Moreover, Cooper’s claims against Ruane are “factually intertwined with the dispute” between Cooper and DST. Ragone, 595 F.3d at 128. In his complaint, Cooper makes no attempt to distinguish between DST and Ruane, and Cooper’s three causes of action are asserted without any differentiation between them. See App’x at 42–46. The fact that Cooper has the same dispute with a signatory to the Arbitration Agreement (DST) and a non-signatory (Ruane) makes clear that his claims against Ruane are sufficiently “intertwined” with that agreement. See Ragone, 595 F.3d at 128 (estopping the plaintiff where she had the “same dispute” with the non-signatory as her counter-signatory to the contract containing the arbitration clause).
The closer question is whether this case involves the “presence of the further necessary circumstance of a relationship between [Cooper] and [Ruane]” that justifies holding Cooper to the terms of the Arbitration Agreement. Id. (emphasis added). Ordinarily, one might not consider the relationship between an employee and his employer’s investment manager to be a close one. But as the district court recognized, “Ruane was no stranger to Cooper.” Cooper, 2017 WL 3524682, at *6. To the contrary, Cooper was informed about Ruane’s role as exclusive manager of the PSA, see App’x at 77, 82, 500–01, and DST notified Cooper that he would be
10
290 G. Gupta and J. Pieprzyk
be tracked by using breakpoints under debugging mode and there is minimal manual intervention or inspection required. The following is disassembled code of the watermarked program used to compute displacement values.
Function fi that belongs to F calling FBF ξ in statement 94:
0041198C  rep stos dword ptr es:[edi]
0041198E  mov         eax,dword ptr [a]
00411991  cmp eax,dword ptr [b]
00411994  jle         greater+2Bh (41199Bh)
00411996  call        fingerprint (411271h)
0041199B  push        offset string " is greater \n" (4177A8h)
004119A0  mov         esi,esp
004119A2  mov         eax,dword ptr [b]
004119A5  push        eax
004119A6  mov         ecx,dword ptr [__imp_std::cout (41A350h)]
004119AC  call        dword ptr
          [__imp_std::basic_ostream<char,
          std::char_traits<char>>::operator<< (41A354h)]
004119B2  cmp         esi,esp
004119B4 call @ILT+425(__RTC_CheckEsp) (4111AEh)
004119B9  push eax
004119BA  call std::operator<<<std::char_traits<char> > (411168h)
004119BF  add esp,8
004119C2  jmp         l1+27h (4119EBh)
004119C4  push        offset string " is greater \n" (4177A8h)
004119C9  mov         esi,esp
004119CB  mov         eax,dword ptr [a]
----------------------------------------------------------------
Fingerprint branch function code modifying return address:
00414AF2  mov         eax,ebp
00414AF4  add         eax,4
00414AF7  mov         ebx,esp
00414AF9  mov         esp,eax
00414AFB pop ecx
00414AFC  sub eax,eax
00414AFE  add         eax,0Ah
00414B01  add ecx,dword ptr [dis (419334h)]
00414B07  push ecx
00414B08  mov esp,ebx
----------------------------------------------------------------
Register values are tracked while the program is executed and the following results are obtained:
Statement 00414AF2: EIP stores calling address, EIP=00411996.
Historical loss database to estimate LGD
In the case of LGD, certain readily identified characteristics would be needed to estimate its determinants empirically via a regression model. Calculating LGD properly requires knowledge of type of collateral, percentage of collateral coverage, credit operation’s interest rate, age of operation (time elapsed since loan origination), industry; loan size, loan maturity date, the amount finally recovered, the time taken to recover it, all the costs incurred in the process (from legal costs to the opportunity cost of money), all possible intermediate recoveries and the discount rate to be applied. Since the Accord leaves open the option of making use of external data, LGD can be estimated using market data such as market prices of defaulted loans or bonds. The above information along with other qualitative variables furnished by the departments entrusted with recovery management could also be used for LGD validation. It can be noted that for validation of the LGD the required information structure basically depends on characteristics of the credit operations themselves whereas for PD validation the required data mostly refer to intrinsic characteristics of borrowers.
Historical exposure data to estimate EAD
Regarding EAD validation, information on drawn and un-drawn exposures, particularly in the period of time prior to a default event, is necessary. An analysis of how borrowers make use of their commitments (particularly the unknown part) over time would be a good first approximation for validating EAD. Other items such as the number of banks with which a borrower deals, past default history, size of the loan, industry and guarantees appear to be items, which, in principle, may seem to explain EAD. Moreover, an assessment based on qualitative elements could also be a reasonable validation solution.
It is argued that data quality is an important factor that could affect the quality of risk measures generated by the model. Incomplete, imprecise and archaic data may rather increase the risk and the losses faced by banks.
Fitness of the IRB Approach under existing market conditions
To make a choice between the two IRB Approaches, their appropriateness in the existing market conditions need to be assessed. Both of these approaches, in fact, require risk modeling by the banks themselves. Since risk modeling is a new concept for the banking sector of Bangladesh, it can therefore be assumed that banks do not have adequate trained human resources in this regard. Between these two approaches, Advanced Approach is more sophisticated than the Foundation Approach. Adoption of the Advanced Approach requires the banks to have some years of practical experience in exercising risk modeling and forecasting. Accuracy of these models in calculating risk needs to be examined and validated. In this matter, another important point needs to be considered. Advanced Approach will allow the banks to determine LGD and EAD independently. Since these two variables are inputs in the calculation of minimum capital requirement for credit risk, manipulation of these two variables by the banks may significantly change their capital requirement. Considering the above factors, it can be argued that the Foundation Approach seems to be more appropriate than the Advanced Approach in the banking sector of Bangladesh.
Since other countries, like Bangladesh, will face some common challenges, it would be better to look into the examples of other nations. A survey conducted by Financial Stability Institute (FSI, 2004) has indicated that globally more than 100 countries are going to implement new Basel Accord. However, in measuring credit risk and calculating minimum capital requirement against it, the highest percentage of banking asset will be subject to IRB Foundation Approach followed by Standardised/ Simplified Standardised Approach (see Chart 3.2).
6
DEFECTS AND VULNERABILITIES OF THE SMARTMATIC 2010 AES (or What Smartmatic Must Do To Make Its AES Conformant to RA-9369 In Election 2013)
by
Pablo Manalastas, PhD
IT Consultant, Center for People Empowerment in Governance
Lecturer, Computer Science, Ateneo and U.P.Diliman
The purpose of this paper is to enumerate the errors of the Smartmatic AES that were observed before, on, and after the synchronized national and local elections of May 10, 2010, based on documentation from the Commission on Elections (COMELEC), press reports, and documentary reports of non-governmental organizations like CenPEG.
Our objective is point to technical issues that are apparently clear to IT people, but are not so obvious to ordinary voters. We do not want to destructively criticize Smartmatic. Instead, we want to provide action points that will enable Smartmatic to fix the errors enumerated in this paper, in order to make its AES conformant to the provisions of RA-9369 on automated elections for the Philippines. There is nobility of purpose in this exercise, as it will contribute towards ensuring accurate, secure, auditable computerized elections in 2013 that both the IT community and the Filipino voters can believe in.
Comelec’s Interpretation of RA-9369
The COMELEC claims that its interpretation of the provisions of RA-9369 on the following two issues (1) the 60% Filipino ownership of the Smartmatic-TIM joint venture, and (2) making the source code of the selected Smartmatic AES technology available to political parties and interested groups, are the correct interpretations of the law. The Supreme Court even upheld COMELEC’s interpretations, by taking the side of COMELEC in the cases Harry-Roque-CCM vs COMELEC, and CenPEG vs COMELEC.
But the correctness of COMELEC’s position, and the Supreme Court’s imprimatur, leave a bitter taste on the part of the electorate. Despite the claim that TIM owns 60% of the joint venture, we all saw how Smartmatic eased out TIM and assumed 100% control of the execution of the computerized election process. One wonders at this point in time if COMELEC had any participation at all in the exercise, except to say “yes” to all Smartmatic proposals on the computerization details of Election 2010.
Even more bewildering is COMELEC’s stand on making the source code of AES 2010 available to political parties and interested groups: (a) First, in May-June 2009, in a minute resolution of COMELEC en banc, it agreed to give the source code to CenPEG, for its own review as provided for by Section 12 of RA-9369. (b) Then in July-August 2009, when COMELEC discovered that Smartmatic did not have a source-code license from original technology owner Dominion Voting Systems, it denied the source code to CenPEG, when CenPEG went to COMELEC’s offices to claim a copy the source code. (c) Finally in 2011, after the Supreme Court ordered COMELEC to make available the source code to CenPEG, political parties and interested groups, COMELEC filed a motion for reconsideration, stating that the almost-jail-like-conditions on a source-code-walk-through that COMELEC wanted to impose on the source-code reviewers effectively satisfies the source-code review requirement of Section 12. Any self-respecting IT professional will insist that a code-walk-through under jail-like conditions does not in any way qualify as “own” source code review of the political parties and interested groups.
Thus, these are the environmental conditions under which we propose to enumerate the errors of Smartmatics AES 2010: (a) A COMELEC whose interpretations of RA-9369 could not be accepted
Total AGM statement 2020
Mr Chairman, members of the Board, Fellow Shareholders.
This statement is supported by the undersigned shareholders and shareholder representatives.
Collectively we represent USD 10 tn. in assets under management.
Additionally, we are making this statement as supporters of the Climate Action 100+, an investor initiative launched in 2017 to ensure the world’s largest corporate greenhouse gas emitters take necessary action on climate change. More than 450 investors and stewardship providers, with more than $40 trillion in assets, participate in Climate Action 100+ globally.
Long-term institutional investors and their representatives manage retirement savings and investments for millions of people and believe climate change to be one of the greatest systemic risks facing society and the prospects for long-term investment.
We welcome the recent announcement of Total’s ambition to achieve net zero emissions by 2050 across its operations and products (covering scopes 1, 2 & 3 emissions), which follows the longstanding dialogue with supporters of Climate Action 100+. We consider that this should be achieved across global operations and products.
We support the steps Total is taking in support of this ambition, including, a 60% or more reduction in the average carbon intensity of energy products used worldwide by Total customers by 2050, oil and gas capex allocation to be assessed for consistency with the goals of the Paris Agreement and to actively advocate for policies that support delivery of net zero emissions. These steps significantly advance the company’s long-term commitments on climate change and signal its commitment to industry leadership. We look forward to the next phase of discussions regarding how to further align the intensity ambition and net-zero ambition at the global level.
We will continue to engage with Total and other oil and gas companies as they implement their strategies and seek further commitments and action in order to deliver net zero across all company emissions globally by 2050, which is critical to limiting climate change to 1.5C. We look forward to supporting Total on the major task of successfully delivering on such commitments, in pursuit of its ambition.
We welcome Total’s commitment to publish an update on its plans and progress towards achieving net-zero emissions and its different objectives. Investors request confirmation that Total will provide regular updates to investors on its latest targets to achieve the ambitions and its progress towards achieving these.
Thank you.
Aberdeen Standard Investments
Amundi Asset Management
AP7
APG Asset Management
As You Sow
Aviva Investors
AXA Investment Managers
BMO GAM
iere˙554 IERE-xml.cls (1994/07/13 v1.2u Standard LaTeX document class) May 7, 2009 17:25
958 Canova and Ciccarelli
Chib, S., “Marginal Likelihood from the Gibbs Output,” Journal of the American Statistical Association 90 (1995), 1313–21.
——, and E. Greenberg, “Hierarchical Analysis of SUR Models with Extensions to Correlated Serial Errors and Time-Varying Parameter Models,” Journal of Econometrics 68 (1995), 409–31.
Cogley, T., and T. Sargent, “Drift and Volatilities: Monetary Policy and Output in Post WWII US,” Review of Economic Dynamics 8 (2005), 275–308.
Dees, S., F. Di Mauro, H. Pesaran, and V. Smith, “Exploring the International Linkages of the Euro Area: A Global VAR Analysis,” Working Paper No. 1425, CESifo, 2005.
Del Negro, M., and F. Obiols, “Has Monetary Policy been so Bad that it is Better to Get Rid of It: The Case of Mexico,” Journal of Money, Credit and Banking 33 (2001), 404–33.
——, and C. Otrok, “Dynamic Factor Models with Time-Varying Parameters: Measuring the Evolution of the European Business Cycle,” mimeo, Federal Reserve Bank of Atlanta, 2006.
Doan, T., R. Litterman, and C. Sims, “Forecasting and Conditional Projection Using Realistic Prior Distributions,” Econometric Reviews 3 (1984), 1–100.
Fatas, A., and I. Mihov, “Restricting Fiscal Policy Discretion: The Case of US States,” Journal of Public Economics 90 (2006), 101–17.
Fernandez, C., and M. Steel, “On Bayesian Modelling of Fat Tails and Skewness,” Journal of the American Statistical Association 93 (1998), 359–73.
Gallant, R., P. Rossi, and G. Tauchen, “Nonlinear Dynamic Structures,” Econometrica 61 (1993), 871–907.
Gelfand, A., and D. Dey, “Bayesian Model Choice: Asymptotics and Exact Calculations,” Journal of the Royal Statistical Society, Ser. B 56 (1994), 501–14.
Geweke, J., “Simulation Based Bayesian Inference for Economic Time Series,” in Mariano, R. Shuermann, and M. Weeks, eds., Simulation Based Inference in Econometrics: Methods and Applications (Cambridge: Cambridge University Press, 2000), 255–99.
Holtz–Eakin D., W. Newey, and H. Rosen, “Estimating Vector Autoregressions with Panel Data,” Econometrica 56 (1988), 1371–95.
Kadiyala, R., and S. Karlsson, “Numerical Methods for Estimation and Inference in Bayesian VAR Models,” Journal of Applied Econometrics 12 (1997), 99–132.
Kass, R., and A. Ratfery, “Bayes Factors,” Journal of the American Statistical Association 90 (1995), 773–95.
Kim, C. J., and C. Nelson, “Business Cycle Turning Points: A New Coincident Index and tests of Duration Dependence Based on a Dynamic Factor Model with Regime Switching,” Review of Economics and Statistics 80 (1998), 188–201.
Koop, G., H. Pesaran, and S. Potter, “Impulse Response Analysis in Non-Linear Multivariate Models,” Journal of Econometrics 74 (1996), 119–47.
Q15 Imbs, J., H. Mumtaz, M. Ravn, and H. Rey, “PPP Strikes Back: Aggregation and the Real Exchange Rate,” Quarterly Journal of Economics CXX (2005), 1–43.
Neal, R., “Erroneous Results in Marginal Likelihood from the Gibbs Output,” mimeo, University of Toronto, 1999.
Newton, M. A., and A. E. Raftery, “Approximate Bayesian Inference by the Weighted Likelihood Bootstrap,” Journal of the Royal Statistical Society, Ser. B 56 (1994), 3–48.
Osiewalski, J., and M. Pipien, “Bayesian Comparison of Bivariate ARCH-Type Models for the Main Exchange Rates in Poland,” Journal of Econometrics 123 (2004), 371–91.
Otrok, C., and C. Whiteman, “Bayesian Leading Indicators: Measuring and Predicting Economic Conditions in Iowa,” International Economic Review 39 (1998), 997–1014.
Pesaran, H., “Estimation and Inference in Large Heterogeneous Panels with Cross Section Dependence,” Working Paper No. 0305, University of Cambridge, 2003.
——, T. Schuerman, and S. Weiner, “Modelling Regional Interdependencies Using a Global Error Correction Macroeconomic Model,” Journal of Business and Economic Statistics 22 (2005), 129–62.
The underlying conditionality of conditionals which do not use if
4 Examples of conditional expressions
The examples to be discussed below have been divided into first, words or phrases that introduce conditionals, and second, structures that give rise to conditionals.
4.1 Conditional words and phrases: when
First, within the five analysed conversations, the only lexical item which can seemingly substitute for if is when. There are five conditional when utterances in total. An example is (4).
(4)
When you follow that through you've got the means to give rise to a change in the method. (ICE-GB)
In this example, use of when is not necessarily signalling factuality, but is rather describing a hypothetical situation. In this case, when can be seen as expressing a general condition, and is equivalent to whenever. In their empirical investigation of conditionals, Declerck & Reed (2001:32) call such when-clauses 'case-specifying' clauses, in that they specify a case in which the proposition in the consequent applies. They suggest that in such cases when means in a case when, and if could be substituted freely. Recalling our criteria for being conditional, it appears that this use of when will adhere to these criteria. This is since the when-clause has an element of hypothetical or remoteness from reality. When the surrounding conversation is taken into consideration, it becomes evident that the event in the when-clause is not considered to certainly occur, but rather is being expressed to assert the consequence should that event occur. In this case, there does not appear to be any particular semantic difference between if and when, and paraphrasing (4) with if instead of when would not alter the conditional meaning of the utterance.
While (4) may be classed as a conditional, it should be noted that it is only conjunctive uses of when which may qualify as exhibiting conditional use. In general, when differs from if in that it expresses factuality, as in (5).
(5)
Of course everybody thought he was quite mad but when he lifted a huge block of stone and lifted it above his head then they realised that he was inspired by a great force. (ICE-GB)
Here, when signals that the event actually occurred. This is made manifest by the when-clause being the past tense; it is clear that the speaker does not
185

*GOAL OF THE EXERCISE*
Every line from the line containing "The purpose of" through the line containing "But the correctness" in the records above must be retyped exactly. Leave out the rest.

*TASK ANSWER*
The purpose of this paper is to enumerate the errors of the Smartmatic AES that were observed before, on, and after the synchronized national and local elections of May 10, 2010, based on documentation from the Commission on Elections (COMELEC), press reports, and documentary reports of non-governmental organizations like CenPEG.
Our objective is point to technical issues that are apparently clear to IT people, but are not so obvious to ordinary voters. We do not want to destructively criticize Smartmatic. Instead, we want to provide action points that will enable Smartmatic to fix the errors enumerated in this paper, in order to make its AES conformant to the provisions of RA-9369 on automated elections for the Philippines. There is nobility of purpose in this exercise, as it will contribute towards ensuring accurate, secure, auditable computerized elections in 2013 that both the IT community and the Filipino voters can believe in.
Comelec’s Interpretation of RA-9369
The COMELEC claims that its interpretation of the provisions of RA-9369 on the following two issues (1) the 60% Filipino ownership of the Smartmatic-TIM joint venture, and (2) making the source code of the selected Smartmatic AES technology available to political parties and interested groups, are the correct interpretations of the law. The Supreme Court even upheld COMELEC’s interpretations, by taking the side of COMELEC in the cases Harry-Roque-CCM vs COMELEC, and CenPEG vs COMELEC.
But the correctness of COMELEC’s position, and the Supreme Court’s imprimatur, leave a bitter taste on the part of the electorate. Despite the claim that TIM owns 60% of the joint venture, we all saw how Smartmatic eased out TIM and assumed 100% control of the execution of the computerized election process. One wonders at this point in time if COMELEC had any participation at all in the exercise, except to say “yes” to all Smartmatic proposals on the computerization details of Election 2010.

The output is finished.